Representing the input/output relationships in a model with a statistical surrogate (or emulator) and using a reduced-order model are two broad methods effectively used to reduce the computational cost of model exploration. For instance, a reduced-order model (Section 4.1.2) or an emulator (Section 4.1.1) can be used to stand in place of the computer model when a sensitivity analysis is being conducted or uncertainty is propagating across the computer model (see Section 4.2 and the example on electromagnetic interference phenomena in Section 4.5). Of course, as with any approximation, there is a reduction in the accuracy of the estimates obtained, and the trade-off between accuracy and cost needs to be considered by the analyst.
In settings in which the simulation model is computationally expensive, an emulator can be used in its place. The computer model is generally viewed as a black box, and constructing the emulator can be thought of as a type of response-surface modeling exercise (e.g., Box and Draper, 2007). That is, the aim is to establish an approximation to the input-output map of the model using a limited number of calls of the simulator.
Many possible parametric and nonparametric regression techniques can provide good approximations to the computer-model response surface. For example, there are those that interpolate between model runs such as GP models (Sacks et al., 1989; Gramacy and Lee, 2008) or Lagrange interpolants (e.g., see Lin et al., 2010). Approaches that do not interpolate the simulations, but which have been used to stand in place of the computer models, include polynomial regression (Box and Draper, 2007), multivariate adaptive regression splines (Jin et al., 2000), projection pursuit (see Ben-Ari and Steinberg, 2007, for a comparison with several methods), radial basis functions (Floater and Iske, 1996), support vector machines (Clarke et al., 2003), and neural networks (Hayken, 1998), to name only a few. When the simulator has a stochastic or noisy response (Iooss and Ribatet, 2007), the situation is similar to the sampling of noisy physical systems in which random error is included in the statistical model, though the variability is likely to also depend on the inputs. In this case, any of the above models can be specified so that the randomness in the simulator response is accounted for in the emulation of the simulator.
Some care must be taken when emulating deterministic computer models if one is interested in representing the uncertainty (e.g., a standard deviation or a prediction interval) in predictions at unsampled inputs.

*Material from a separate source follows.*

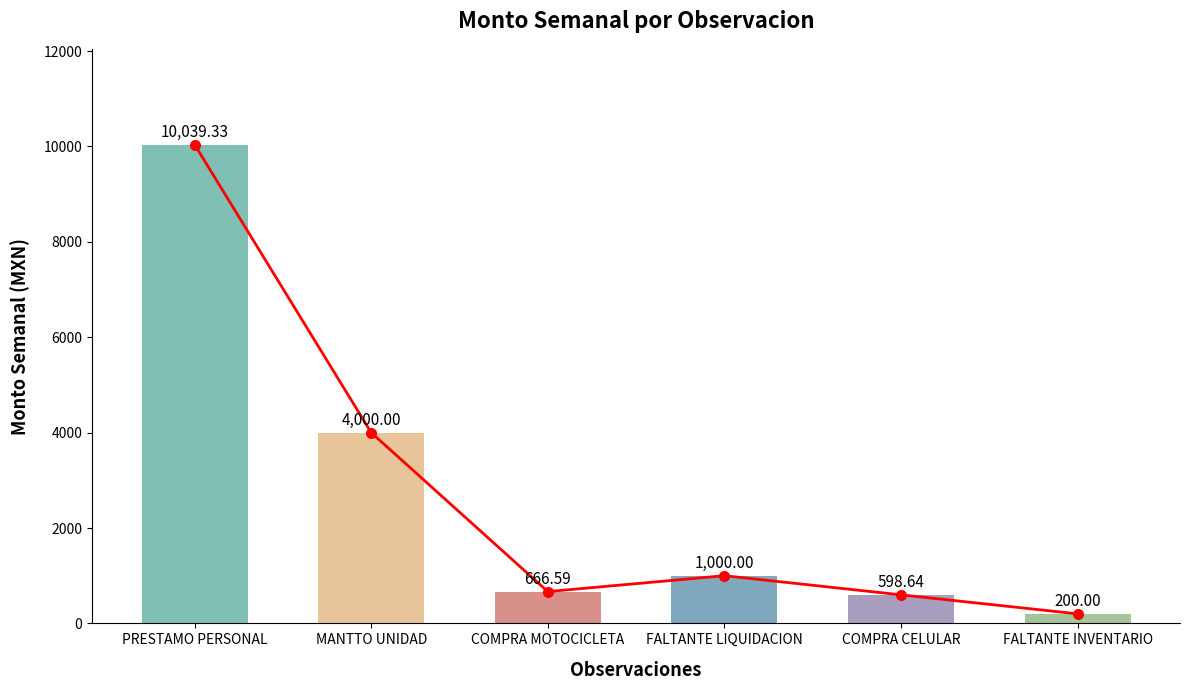

How many values exceed 1000?

2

To deal with the difference from the usual noisy settings, Sacks et al. (1989) proposed modeling the response from a computer code as a realization of a GP, thereby providing a basis for UQ (e.g., prediction interval estimation) that most other methods (e.g., polynomial regression) fail to do. A correlated stochastic process model with probability distribution more general than that of the GP could also be used for this interpolation task. A significant benefit of the Gaussian model is the persistence of the tractable Gaussian form following conditioning of the process at the sampled points and the representation of uncertainty at unsampled inputs.

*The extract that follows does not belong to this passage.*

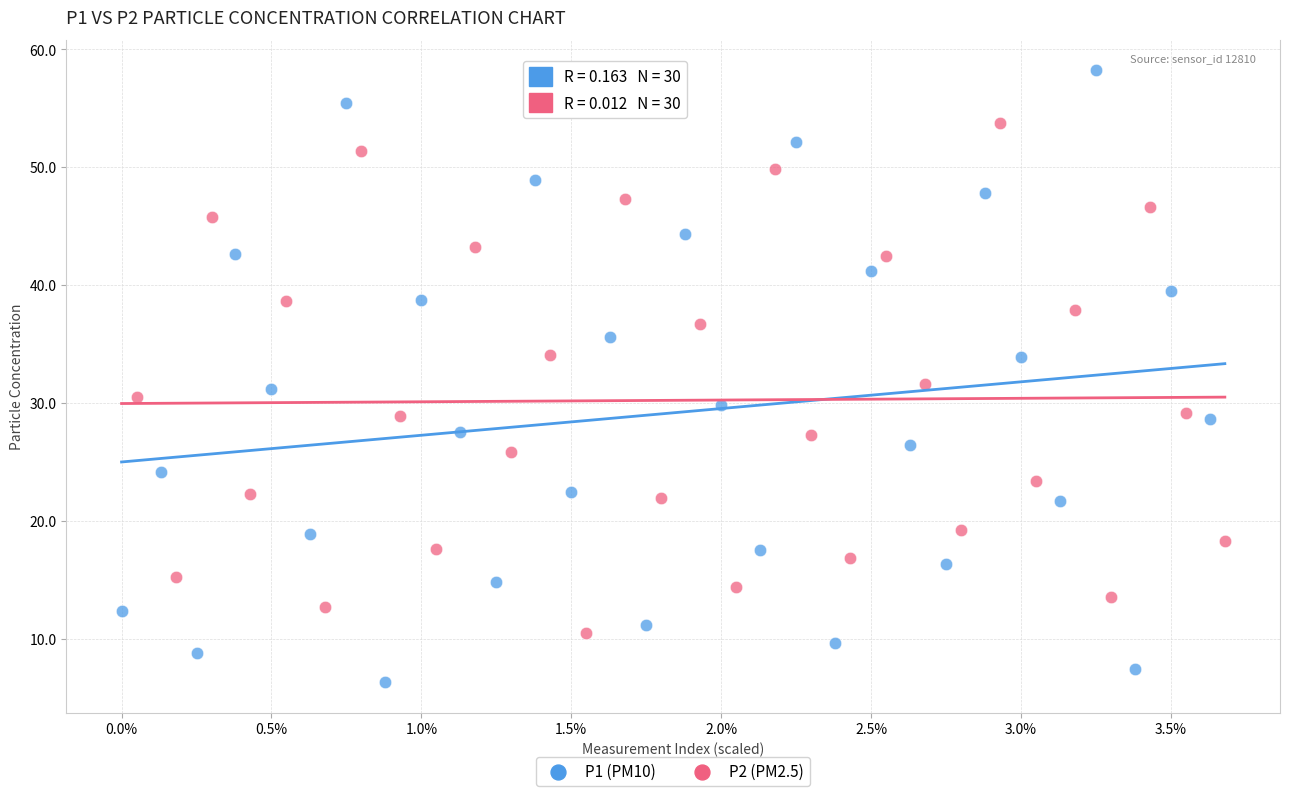

Which series has the widest spread of Y values?

P1 (PM10)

Consider, for example, the behavior of the prediction intervals in Figure 4.1. Figure 4.1(a) shows a GP fit to deterministic computer-model output, and Figure 4.1(b) shows the same data fit using ordinary least squares regression with the set of Legendre polynomials. Both representations emulate the computer model output fairly well, but the GP has some obvious advantages. Notice that the fitted GP model passes through the observed points, thereby perfectly representing the deterministic computational model at the sampled inputs. In addition, the prediction uncertainty disappears entirely at sites for which simulation runs have been conducted (the prediction is the simulated response). Furthermore, the resulting prediction intervals reflect the uncertainty one would expect from a deterministic computer model—zero predictive uncertainty at the observed input points, small predictive uncertainty close to these points, and larger uncertainty farther away from the observed input points.
In spite of the aforementioned advantages, GP and related models do have shortcomings. For example, they are challenging to implement for large ensemble sizes. Many response-surface methods (e.g., polynomial regression or multivariate adaptive regression splines) can handle much larger sample sizes than the GP can and are computationally faster. Accordingly, adapting these approaches so that they can have the same sort of inferential advantages, as shown in Figure 4.1, as those of the GP in the deterministic setting is a topic of ongoing and future research.